**Directive A:** Copy out the passage about Little Round Top in full, word for word and without any changes.

**Text extract:**
Victory would constrain Lee’s options for the next day. With no way to flank the Union, Lee was left with a thrust straight at the heart of the Union line, Pickett’s doomed charge into the maw of Northern guns firing down from the high ground. Winning the fight for Little Round Top was critical for the Northern victory at Gettysburg. It is the high water mark from which the South would recede forever. But it was almost lost.
We gathered on the highest ridge at Little Round Top, in a semi-circle around Willink, Abbott, Baker, and the other SEALs. It had started to rain. Some pulled out umbrellas. I put on a rain poncho some young technologists had given me, a world away in California. It says “Dyson Sphere Maintenance Crew” across the back. A Dyson Sphere is a sci-fi dream to harness all the power of the sun. I can’t think of a more remote concept from what I was looking down upon.

**Input:**
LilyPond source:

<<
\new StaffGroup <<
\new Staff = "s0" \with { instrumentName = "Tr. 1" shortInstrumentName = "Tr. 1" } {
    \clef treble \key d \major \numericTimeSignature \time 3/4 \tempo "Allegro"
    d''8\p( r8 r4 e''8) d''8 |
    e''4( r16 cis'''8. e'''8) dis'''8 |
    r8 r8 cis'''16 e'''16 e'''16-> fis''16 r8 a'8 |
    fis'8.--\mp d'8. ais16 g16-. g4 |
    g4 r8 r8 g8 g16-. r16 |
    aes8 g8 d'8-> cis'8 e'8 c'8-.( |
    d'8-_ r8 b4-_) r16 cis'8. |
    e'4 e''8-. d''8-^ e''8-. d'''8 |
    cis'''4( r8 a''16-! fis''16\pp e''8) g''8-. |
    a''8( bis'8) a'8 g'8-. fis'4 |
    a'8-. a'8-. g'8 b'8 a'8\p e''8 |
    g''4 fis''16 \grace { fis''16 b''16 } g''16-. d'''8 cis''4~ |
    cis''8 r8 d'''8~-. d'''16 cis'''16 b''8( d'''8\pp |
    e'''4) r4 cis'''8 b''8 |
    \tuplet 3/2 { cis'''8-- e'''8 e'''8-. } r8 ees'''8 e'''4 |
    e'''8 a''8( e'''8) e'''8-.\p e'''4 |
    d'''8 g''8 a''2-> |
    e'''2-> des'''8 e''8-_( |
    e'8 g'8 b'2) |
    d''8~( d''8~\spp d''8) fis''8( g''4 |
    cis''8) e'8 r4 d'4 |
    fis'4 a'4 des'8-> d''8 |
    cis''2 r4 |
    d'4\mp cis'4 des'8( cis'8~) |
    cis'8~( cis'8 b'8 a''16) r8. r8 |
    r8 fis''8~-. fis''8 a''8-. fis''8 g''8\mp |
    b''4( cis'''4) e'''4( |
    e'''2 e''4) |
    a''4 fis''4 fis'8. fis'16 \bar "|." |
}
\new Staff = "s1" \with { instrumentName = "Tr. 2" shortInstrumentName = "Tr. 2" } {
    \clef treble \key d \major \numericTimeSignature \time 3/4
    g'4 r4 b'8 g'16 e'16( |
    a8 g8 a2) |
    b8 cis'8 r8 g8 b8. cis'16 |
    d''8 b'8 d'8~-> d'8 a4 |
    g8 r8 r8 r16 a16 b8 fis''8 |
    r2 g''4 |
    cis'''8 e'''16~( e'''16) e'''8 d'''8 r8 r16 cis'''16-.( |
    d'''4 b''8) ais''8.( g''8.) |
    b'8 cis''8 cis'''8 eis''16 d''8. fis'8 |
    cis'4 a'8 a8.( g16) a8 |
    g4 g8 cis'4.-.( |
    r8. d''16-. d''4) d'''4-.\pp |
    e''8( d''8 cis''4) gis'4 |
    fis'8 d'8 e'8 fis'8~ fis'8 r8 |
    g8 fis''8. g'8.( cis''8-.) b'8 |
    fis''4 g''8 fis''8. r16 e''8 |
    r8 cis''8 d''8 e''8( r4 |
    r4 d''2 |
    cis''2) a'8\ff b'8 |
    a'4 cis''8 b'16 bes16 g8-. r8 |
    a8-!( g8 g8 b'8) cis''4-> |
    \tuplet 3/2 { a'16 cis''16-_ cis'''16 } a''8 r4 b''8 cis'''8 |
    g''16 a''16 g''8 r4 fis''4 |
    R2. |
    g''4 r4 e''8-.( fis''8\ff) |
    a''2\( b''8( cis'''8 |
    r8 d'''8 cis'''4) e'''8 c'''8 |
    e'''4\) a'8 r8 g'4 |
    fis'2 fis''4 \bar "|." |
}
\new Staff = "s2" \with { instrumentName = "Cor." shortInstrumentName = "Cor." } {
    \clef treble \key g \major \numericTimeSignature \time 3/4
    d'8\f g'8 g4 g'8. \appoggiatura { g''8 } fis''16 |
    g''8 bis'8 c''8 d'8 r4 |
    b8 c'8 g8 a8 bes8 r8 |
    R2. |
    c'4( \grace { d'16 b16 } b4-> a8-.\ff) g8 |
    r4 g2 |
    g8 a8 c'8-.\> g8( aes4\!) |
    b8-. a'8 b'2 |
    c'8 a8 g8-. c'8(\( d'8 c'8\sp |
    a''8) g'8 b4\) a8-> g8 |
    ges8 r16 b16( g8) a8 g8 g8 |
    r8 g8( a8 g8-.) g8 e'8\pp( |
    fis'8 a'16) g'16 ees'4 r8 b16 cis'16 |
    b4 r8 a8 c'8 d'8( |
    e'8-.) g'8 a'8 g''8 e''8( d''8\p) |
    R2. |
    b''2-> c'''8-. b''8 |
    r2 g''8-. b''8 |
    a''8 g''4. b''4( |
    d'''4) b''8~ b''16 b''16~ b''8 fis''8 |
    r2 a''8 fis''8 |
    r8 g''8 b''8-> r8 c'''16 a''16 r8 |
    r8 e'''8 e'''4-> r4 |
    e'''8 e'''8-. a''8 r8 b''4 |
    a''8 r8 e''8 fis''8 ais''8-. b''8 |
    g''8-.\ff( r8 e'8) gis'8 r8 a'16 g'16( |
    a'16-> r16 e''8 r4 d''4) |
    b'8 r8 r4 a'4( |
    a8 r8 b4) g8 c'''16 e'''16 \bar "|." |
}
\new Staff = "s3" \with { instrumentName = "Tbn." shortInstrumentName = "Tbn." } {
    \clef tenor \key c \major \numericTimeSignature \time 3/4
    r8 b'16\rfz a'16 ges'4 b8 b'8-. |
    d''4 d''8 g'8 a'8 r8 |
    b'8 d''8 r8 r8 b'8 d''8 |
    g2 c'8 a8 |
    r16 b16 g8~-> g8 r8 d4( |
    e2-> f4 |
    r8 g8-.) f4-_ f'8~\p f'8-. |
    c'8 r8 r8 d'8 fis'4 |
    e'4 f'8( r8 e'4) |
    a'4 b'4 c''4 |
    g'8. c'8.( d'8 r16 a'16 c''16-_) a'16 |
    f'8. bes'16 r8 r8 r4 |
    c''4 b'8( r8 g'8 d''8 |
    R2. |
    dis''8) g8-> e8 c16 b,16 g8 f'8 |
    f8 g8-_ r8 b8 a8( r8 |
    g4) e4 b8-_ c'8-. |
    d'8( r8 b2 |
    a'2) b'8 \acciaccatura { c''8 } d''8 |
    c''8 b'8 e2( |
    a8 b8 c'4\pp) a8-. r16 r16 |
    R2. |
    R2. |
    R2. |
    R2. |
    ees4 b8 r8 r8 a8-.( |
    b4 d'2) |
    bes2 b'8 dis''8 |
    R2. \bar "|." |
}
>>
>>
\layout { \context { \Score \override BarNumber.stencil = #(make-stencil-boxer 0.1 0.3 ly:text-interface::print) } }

==

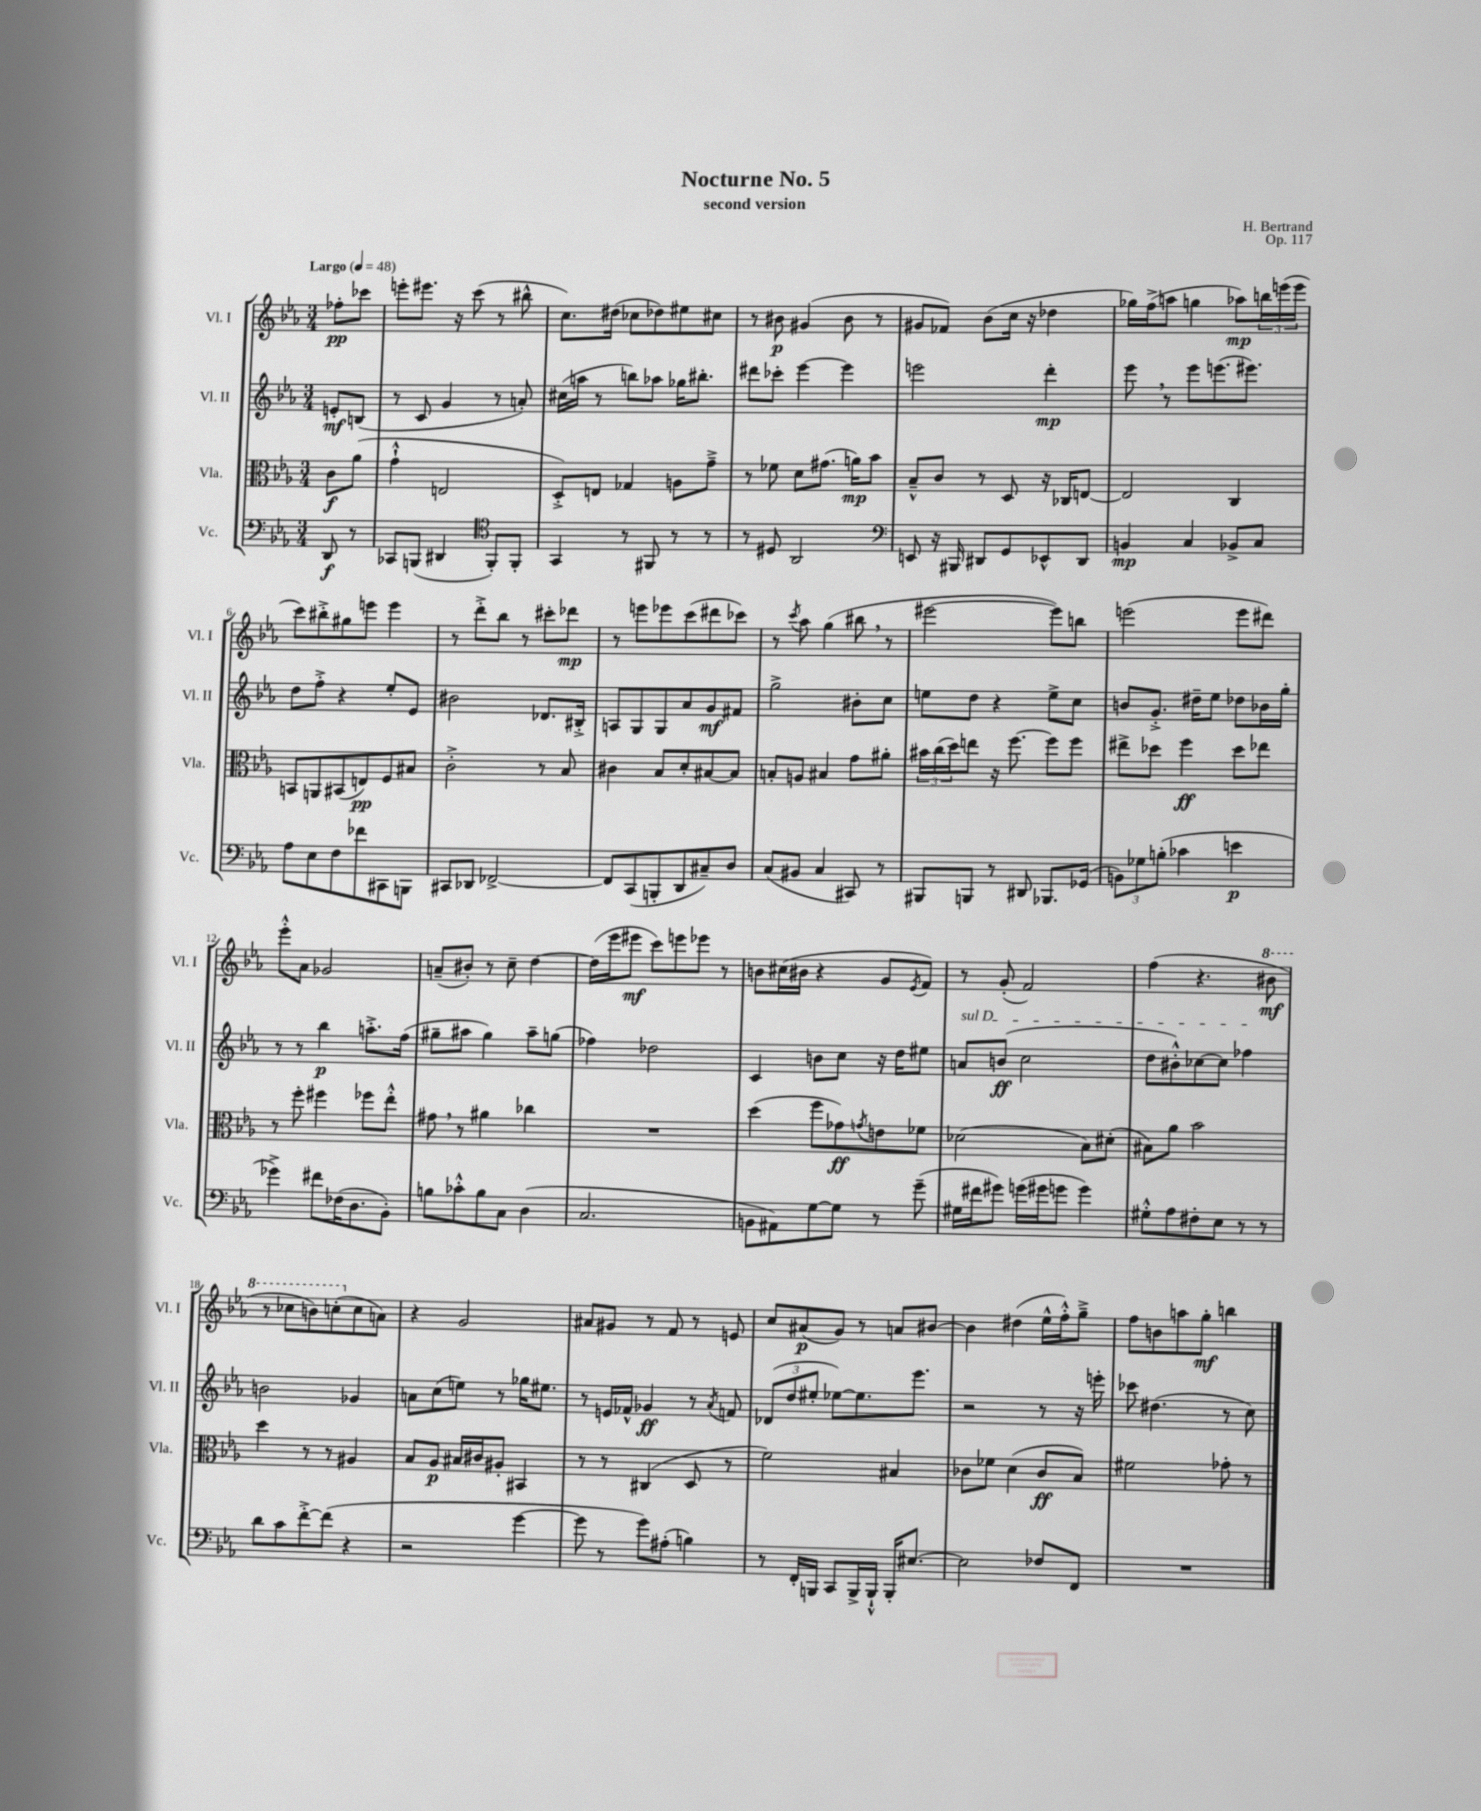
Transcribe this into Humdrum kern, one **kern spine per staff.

**Directive B:** State how many lines of the listing above contain the string "clef", matching case exactly. Reply with the number alone.

**Task solution A:**
Victory would constrain Lee’s options for the next day. With no way to flank the Union, Lee was left with a thrust straight at the heart of the Union line, Pickett’s doomed charge into the maw of Northern guns firing down from the high ground. Winning the fight for Little Round Top was critical for the Northern victory at Gettysburg. It is the high water mark from which the South would recede forever. But it was almost lost.
We gathered on the highest ridge at Little Round Top, in a semi-circle around Willink, Abbott, Baker, and the other SEALs. It had started to rain. Some pulled out umbrellas. I put on a rain poncho some young technologists had given me, a world away in California. It says “Dyson Sphere Maintenance Crew” across the back. A Dyson Sphere is a sci-fi dream to harness all the power of the sun. I can’t think of a more remote concept from what I was looking down upon.

**Task solution B:** 4